Committee members in an Aug. 31 statement observed that "the world seems to have regressed into a new Cold War dynamic" because of Russia's war with Ukraine.
"Eroding respect for the principles of international law, including arms control agreements, undermines trust within the international community. Along with renewed strategic rivalry among nuclear powers and evolving technologies, this makes the scenario of an international or accidental nuclear detonation very real," the statement said.
Steadfast nuclear disarmament advocates were critical of the lack of consensus, saying it was business as usual orchestrated by the nations that have nuclear weapons, including the United States and Russia.
"It was very disappointing, but honestly not very surprising," Mary Yelenick, Pax Christi International's main representative at the U.N., told CNS.
She said that the U.S. and other nations "are using the Russian invasion of Ukraine as an excuse to say whatever it is they want to say," adding that concerns about "the specter of nuclear conflagration" are being ignored.

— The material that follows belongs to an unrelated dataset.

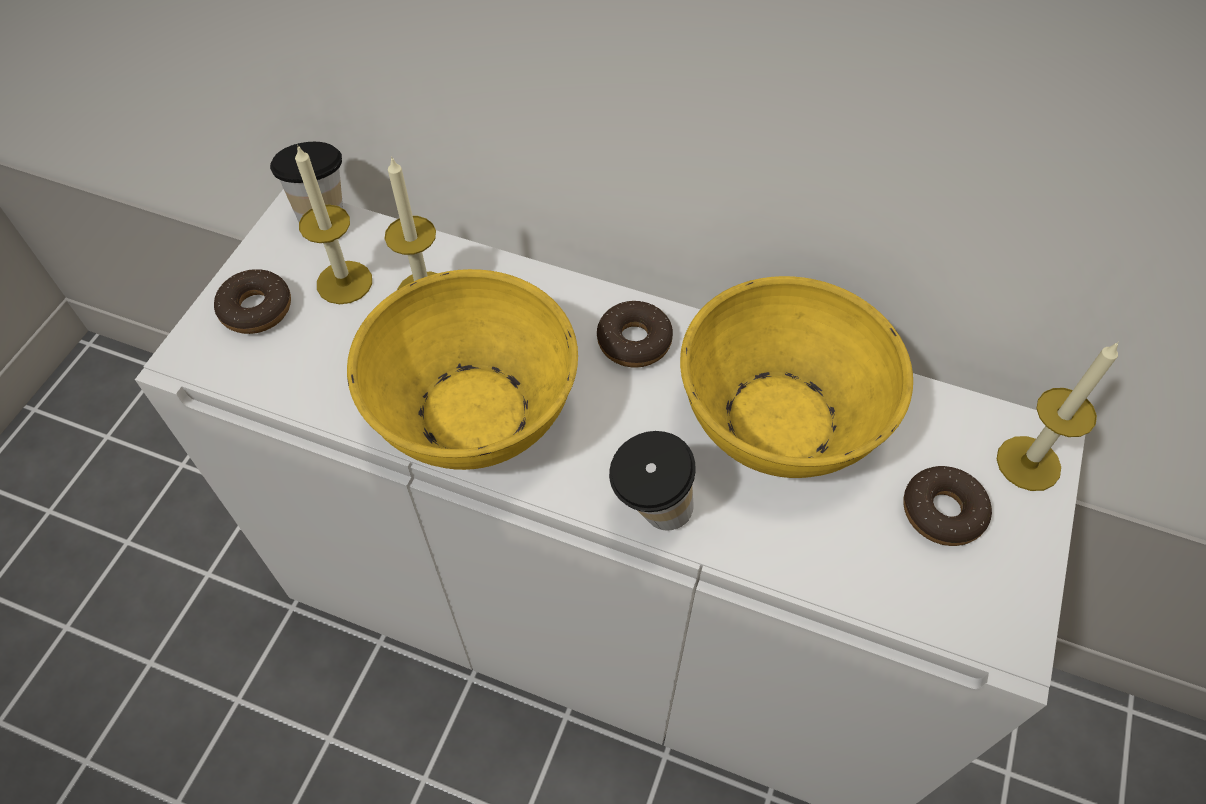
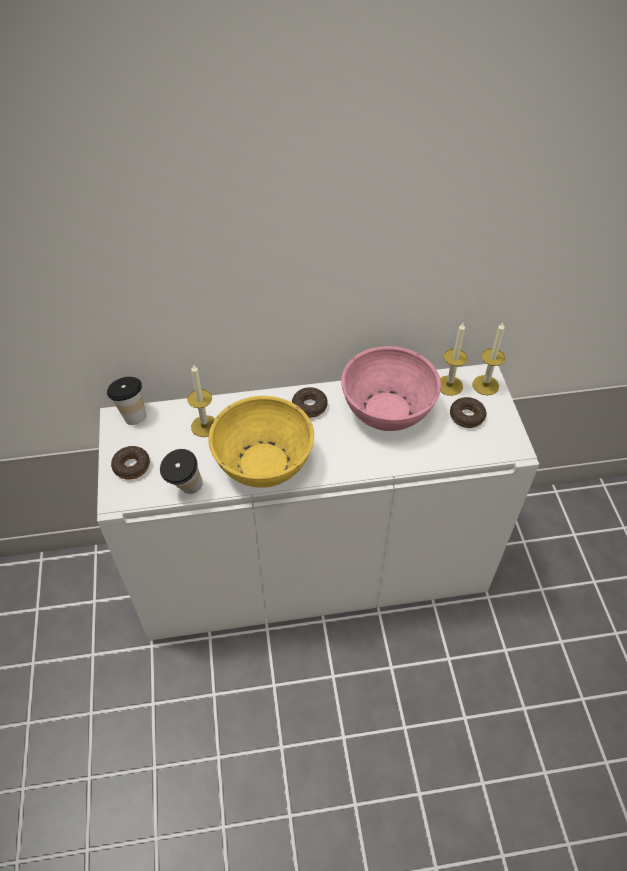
camera: 30 degrees left, 5 degrees down
candle [295,144,372,304] -> candle moved to [440,323,467,396]
cup [609,431,696,530] -> cup moved to [160,449,203,494]
yellow bowl [680,276,913,478] -> pink bowl [341,346,441,431]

In response, non-nuclear nations and nongovernmental organizations advocating the disarmament will place greater emphasis on building support for the ban treaty to pressure the world's nuclear powers to dismantle their highly destructive arsenals.
Nick Mele, a consultant on nuclear disarmament to Pax Christi USA, echoed Yelenick, saying, "posturing" by the nuclear-armed nations in the months leading to the conference was aimed at upholding the status quo.
"What we saw was, in one sense, kind of the proof that the nuclear armed states are not interested in disarmament as a group," said Mele, who formerly worked for the U.S. Information Agency in East Asia and Africa.
Both Pax Christi disarmament advocates called for grassroots organizing and education to build momentum to enforce the ban treaty.
The next NPT review conference is scheduled for 2026 and preparations for it will begin next year. Cusimano Love said that the short turn around means the momentum to achieve the NPT's goal of shrinking, and eventually eliminating, nuclear arsenals worldwide will build.
Cusimano Love explained that a meeting in Vienna in June of the states that signed the ban treaty developed a 50-point action plan with a timeline that can build toward the eventual elimination of nuclear weapons. Such a step -- with specific goals and a timeline -- was being discussed by delegations disappointed by the outcome of this year's nonproliferation treaty review conference, she said.
"Over time," she said, "it has a positive effect as it puts new ideas out there and it brings some pressure both internal in some countries and external in some countries to make greater progress on the goals of the NPT."